At last week’s Film Independent Forum, Netflix Chief Content Officer Ted Sarandos offended theater owners and studio executives by insisting that theater owners “strangle innovation” and went on to criticize the current releasing model as “antiquated” and described the current feature film market as “”these cold spectacles that have to be sold around the world in order to recoup these huge marketing and production budgets.”  As expected, Sarandos’ comments rattled some cages.  Sarandos managed to stand steadfast when he appeared this week at the Bloomberg Business of Entertainment Breakfast, defending his comments and elaborating.

Part of the really innovative distribution models” Sarandos said, “is that some of the most talented people in film are going there.  Television is displacing movies.” Some film and TV fans I spoke with insist that Sarandos is correct and are of the opinion that television entertainment is much more innovative and adaptive to the constantly changing entertainment culture.  I’ve been hard pressed to find a journalist, filmmaker, film festival coordinator and movie fan who doesn’t agree with Sarandos on this topic and in a fast moving culture where the cost of a single movie ticket is often much more than the cost of a Netflix subscription – filmmakers and fans alike are backing Sarandos.
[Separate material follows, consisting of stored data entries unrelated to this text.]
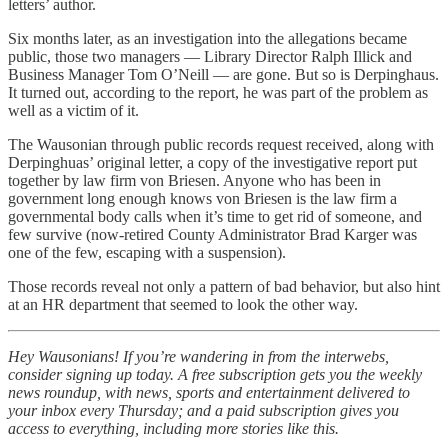
letters’ author.
Six months later, as an investigation into the allegations became
public, those two managers — Library Director Ralph Illick and
Business Manager Tom O’Neill — are gone. But so is Derpinghaus.
It turned out, according to the report, he was part of the problem as
well as a victim of it.
The Wausonian through public records request received, along with
Derpinghuas’ original letter, a copy of the investigative report put
together by law firm von Briesen. Anyone who has been in
government long enough knows von Briesen is the law firm a
governmental body calls when it’s time to get rid of someone, and
few survive (now-retired County Administrator Brad Karger was
one of the few, escaping with a suspension).
Those records reveal not only a pattern of bad behavior, but also hint
at an HR department that seemed to look the other way.
Hey Wausonians! If you’re wandering in from the interwebs,
consider signing up today. A free subscription gets you the weekly
news roundup, with news, sports and entertainment delivered to
your inbox every Thursday; and a paid subscription gives you
access to everything, including more stories like this.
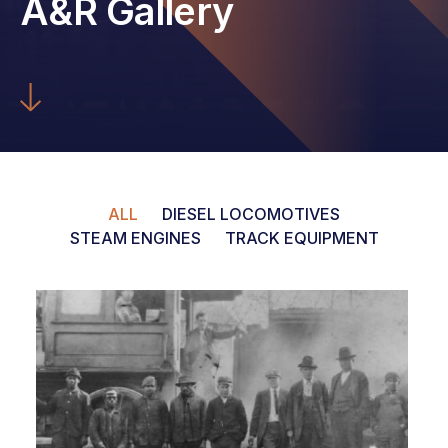
A&R Gallery
ALL
DIESEL LOCOMOTIVES
STEAM ENGINES
TRACK EQUIPMENT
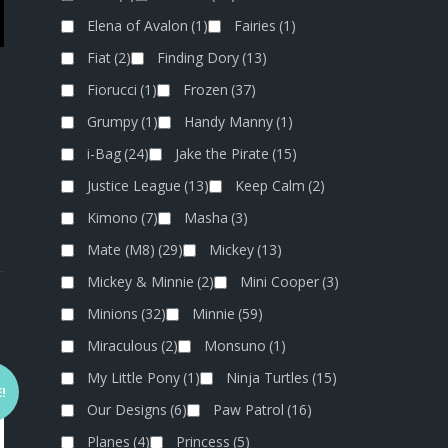
Elena of Avalon
(1)
Fairies
(1)
Fiat
(2)
Finding Dory
(13)
Fiorucci
(1)
Frozen
(37)
Grumpy
(1)
Handy Manny
(1)
i-Bag
(24)
Jake the Pirate
(15)
Justice League
(13)
Keep Calm
(2)
Kimono
(7)
Masha
(3)
Mate (M8)
(29)
Mickey
(13)
Mickey & Minnie
(2)
Mini Cooper
(3)
Minions
(32)
Minnie
(59)
Miraculous
(2)
Monsuno
(1)
My Little Pony
(1)
Ninja Turtles
(15)
!
Our Designs
(6)
Paw Patrol
(16)
Planes
(4)
Princess
(5)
“The current releasing model doesn’t allow for discovery of new talent” says one filmmaker who went on to say, “it seems everything has to be big, epic, scope, 3D or iMax and if you don’t have a track record for creating such crap you don’t get the job. If you can’t conjure up the biggest budget in Hollywood history, you’re not worth spending the marketing dollars on.”  This opinion seems to be the common consensus among all the filmmakers I reached out to who had an opinion on the matter.  “Everything is broken from the top to the bottom” says one film festival director, “if you look at the sum of all the questions, gripes and concerns of filmmakers, it all comes down to how to get your work distributed when it’s not a big action packed event. It’s not that there’s a lack of content, it’s simply that no one wants to invest in acquiring much of the content that is available and give it a chance to be loved.”

As a filmmaker and a cinephile, I too can back up Sarando and the opinions of my interviewees 110%. If things don’t change, going out to the movies will no longer be an event that is part of our culture. It has already become a revolving door, a sort of Star Trek style causality loop where a select portion of the population who can afford to, are paying 18 dollars a head to see the same over budgeted hyper reality junk over and over again.  At last year’s Future of Film Summit in Beverly Hills, filmmaker Kevin Smith, in his keynote speech, told the gathered industry types that, in a nutshell, it’s all pretty much up in the air at this point and that filmmakers are in control of how their work is released and accessed by the general public, more now than ever before and while the future of film isn’t clear, it looks positive. All in all, the key to getting fresh material into the market is innovation at every single level.